Es en este marco que querría plantear que podemos tener la mayor voluntad de decir “volvamos a tener una sociedad más activa, con organizaciones gubernamentales más activas; démosles mayor libertad”; pero, al mismo tiempo, tenemos que considerar que las organizaciones no gubernamentales son de todo tipo y que, entre ellas, hay las que buscan someter a la gente a nuevas formas de dependencia. Entonces, la posibilidad de hacer una sociedad más activa, con organizaciones gubernamentales más activas, depende también de cuál es la exigibilidad que puede tener la gente para reclamar derechos frente a organizaciones no gubernamentales que serían muy autónomas y libres para fijar sus objetivos. Mi punto es que las organizaciones no gubernamentales tienen que estar sujetas a la exigibilidad de la gente, porque si no, no estamos hablando de red social, sino de nuevas formas de organización de dependencia.

Ana María de la Jara.
En relación con el tema Estado, participación y políticas sociales, vemos que, desde el punto de vista del gobierno, la participación es para corregir, lo que está bien. Pero desde la sociedad civil —incluidas las ONG—, la participación no es para corregir, sino para vivir. Es para proponer, para hacer, para crear. Creemos que también tenemos derecho a ser parte de la construcción de un país y, por lo tanto, a acceder a los recursos estatales.

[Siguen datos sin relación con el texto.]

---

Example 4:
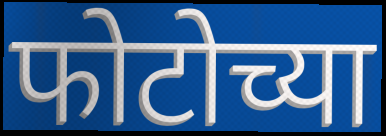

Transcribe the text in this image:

फोटोच्या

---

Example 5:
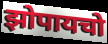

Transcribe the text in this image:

झोपायचो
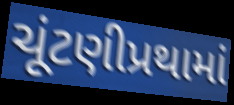
ચૂંટણીપ્રથામાં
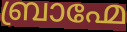
ബ്രാഹ്മേ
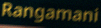
Rangamani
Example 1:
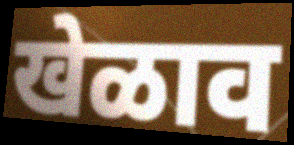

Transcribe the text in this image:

खेळाव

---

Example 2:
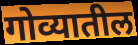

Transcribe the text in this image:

गोव्यातील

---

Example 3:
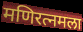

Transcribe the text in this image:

मणिरत्नमला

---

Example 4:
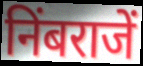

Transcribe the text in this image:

निंबराजें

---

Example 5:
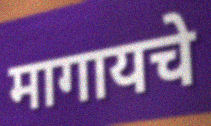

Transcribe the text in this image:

मागायचे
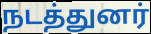
நடத்துனர்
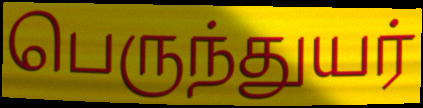
பெருந்துயர்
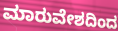
ಮಾರುವೇಶದಿಂದ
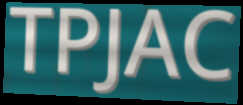
TPJAC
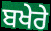
ਬਖੇਰੇ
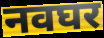
नवघर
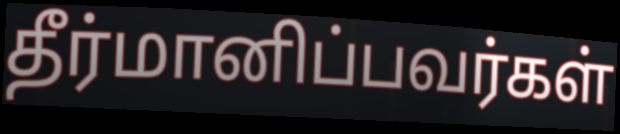
தீர்மானிப்பவர்கள்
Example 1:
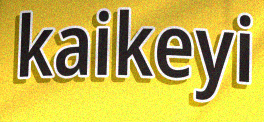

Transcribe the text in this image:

kaikeyi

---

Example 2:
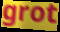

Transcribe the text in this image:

grot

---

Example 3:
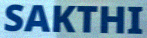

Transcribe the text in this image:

SAKTHI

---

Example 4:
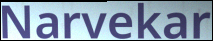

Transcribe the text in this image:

Narvekar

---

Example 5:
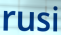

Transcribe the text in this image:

rusi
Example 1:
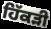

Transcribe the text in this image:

ਹਿੱਕੜੀ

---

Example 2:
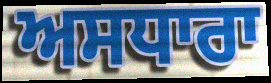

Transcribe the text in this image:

ਅਸਧਾਰਾ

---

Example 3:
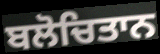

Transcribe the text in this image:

ਬਲੋਚਿਤਾਨ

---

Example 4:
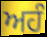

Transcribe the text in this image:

ਅਹੰ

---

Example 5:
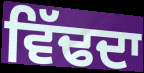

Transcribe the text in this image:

ਵਿੱਢਦਾ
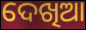
ଦେଖିଆ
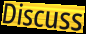
Discuss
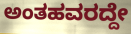
ಅಂತಹವರದ್ದೇ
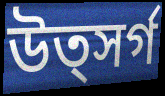
উত্সর্গ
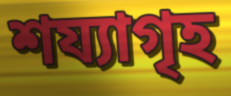
শয্যাগৃহ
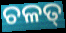
ଚଳତ୍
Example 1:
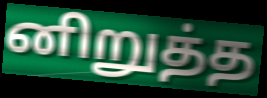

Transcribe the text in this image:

னிறுத்த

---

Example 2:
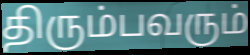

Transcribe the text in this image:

திரும்பவரும்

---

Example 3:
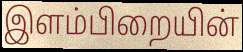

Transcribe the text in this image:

இளம்பிறையின்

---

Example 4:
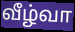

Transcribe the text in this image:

வீழ்வா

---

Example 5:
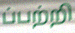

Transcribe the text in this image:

ப்பற்றி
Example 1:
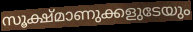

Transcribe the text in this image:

സൂക്ഷ്മാണുക്കളുടേയും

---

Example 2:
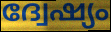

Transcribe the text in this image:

ദ്വേഷ്യം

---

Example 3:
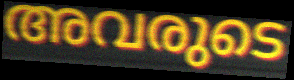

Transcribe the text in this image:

അവരുടെ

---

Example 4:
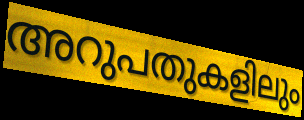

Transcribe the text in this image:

അറുപതുകളിലും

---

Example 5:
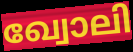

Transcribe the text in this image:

ഖ്വോലി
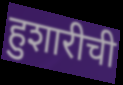
हुशारीची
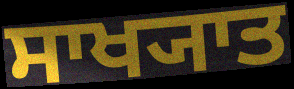
ਸਾਖ੍ਯਾਤ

Si el Estado invita a participar en las políticas sociales, pero ya todo está predefinido, eso no es participar, ni tampoco crear; es, apenas, ejecutar. Y eso, en definitiva, más bien se opone a la participación, porque no lleva a producir mayor solidaridad, mayor comunicación, restablecimiento de las confianzas. Todo lo que hay que hacer ahí es acercar servicios sociales, no crear sociedad. La sociedad no se crea por mandato; se hace, en la vida cotidiana, en las relaciones.

[1] Vicente Espinoza y Francisca Márquez, “Capital social y movilidad ocupacional en Santiago, Buenos Aires y Montevideo”. Proyecto Fondecyt Nº 1990818 (Santiago: Idea-Usach, 2001).